→ TASK TO COMPLETE: Rewrite the material below from the line containing "postele, TV, trezor" through the end, with "trezor" changed to "minibar" and everything else left as it is. Leave the pictures out.

→ PROVIDED DATA:
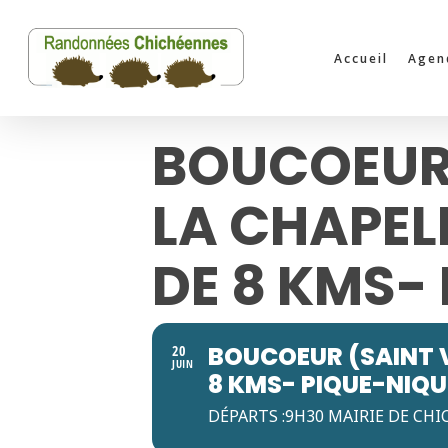
Skip
to
Accueil
Agen
main
content
BOUCOEUR 
LA CHAPEL
DE 8 KMS- 
BOUCOEUR (SAINT V
20
JUIN
8 KMS- PIQUE-NIQUE
DÉPARTS :9H30 MAIRIE DE CHI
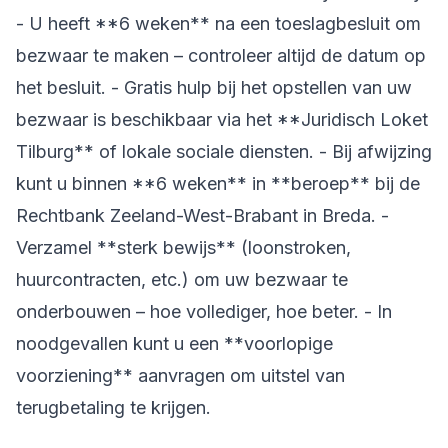
- U heeft **6 weken** na een toeslagbesluit om
bezwaar te maken – controleer altijd de datum op
het besluit. - Gratis hulp bij het opstellen van uw
bezwaar is beschikbaar via het **Juridisch Loket
Tilburg** of lokale sociale diensten. - Bij afwijzing
kunt u binnen **6 weken** in **beroep** bij de
Rechtbank Zeeland-West-Brabant in Breda. -
Verzamel **sterk bewijs** (loonstroken,
huurcontracten, etc.) om uw bezwaar te
onderbouwen – hoe vollediger, hoe beter. - In
noodgevallen kunt u een **voorlopige
voorziening** aanvragen om uitstel van
terugbetaling te krijgen.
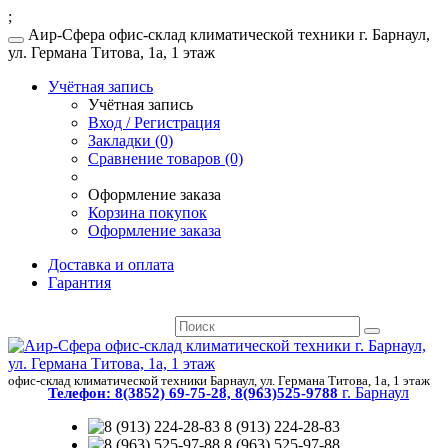
;
Аир-Сфера офис-склад климатической техники г. Барнаул,
ул. Германа Титова, 1а, 1 этаж
Учётная запись
Учётная запись
Вход / Регистрация
Закладки (0)
Сравнение товаров (0)
Оформление заказа
Корзина покупок
Оформление заказа
Доставка и оплата
Гарантия
офис-склад климатической техники Барнаул, ул. Германа Титова, 1а, 1 этаж
г. Барнаул
Телефон:
8(3852) 69-75-28, 8(963)525-9788
8 (913) 224-28-83
8 (963) 525-97-88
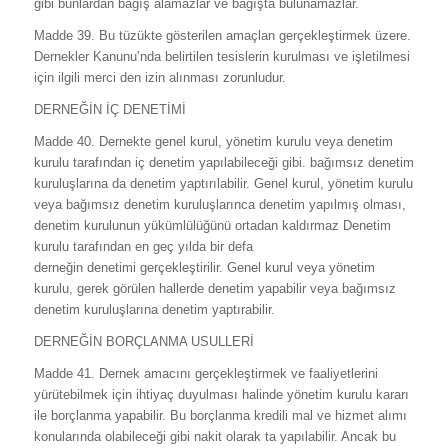
gibi bunlardan bağış alamazlar ve bağışta bulunamazlar.
Madde 39. Bu tüzükte gösterilen amaçlan gerçekleştirmek üzere.
Dernekler Kanunu’nda belirtilen tesislerin kurulması ve işletilmesi
için ilgili merci den izin alınması zorunludur.
DERNEĞİN İÇ DENETİMİ
Madde 40. Dernekte genel kurul, yönetim kurulu veya denetim
kurulu tarafından iç denetim yapılabileceği gibi. bağımsız denetim
kuruluşlarına da denetim yaptırılabilir. Genel kurul, yönetim kurulu
veya bağımsız denetim kuruluşlarınca denetim yapılmış olması,
denetim kurulunun yükümlülüğünü ortadan kaldırmaz Denetim
kurulu tarafından en geç yılda bir defa
derneğin denetimi gerçekleştirilir. Genel kurul veya yönetim
kurulu, gerek görülen hallerde denetim yapabilir veya bağımsız
denetim kuruluşlarına denetim yaptırabilir.
DERNEĞİN BORÇLANMA USULLERİ
Madde 41. Dernek amacını gerçekleştirmek ve faaliyetlerini
yürütebilmek için ihtiyaç duyulması halinde yönetim kurulu kararı
ile borçlanma yapabilir. Bu borçlanma kredili mal ve hizmet alımı
konularında olabileceği gibi nakit olarak ta yapılabilir. Ancak bu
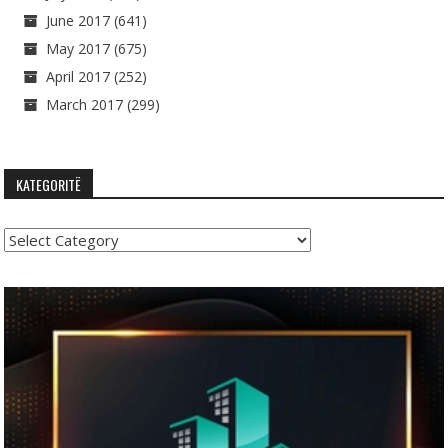
June 2017
(641)
May 2017
(675)
April 2017
(252)
March 2017
(299)
KATEGORITË
Kategoritë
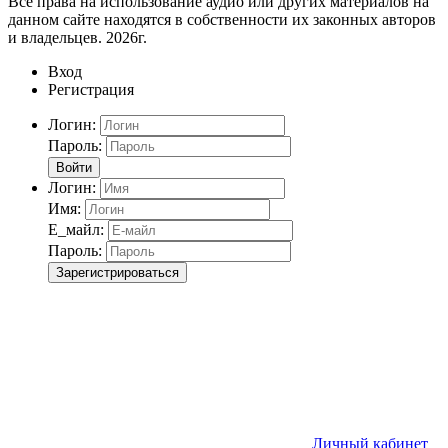
Все права на использование аудио или других материалов на
данном сайте находятся в собственности их законных авторов
и владельцев. 2026г.
Вход
Регистрация
Логин:
Пароль:
Войти
Логин:
Имя:
Е_майл:
Пароль:
Зарегистрироваться
Личный кабинет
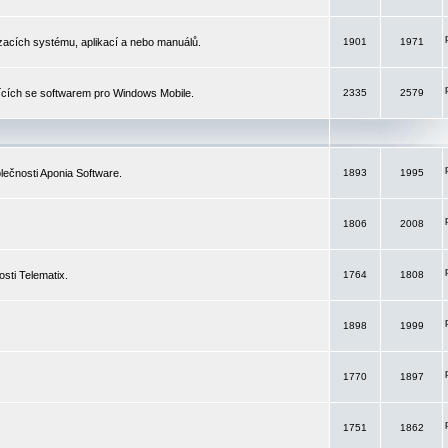
izacích systému, aplikací a nebo manuálů.
1901
1971
ících se softwarem pro Windows Mobile.
2335
2579
ečnosti Aponia Software.
1893
1995
1806
2008
sti Telematix.
1764
1808
1898
1999
1770
1897
1751
1862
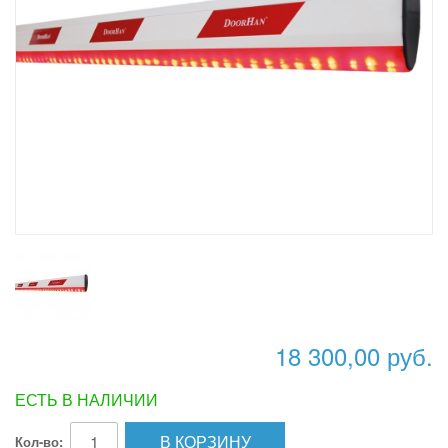
18 300,00 руб.
ЕСТЬ В НАЛИЧИИ
В КОРЗИНУ
Кол-во:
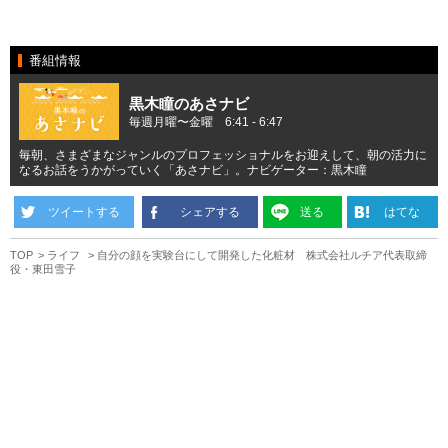
番組情報
黒木瞳のあさナビ
毎週月曜〜金曜 6:41 - 6:47
毎朝、さまざまなジャンルのプロフェッショナルをお迎えして、朝の活力に
なるお話をうかがっていく「あさナビ」。ナビゲーター：黒木瞳
ツイートする
シェアする
送る
はてな
TOP
ライフ
自分の顔を実験台にして開発した化粧材 株式会社ルチア代表取締
役・東田雪子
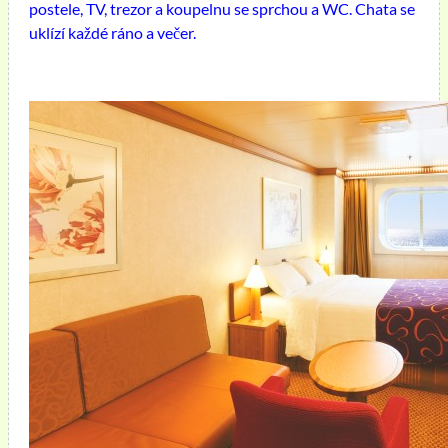
postele, TV, trezor a koupelnu se sprchou a WC. Chata se
uklízí každé ráno a večer.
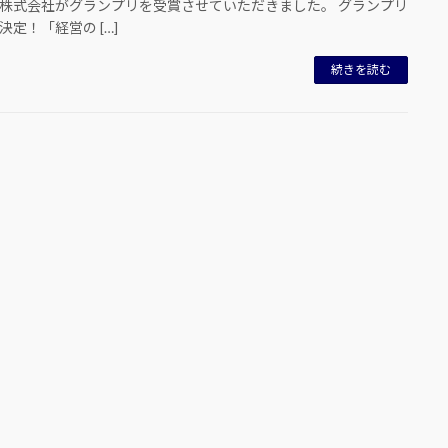
株式会社がグランプリを受賞させていただきました。 グランプリ
決定！「経営の […]
続きを読む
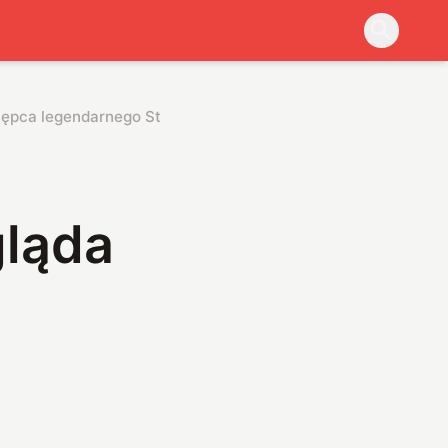
ępca legendarnego Stingera
ląda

→ RESULT OF THIS TASK:
postele, TV, minibar a koupelnu se sprchou a WC. Chata se
uklízí každé ráno a večer.
株式会社がグランプリを受賞させていただきました。 グランプリ
決定！「経営の […]
続きを読む
ępca legendarnego Stingera
ląda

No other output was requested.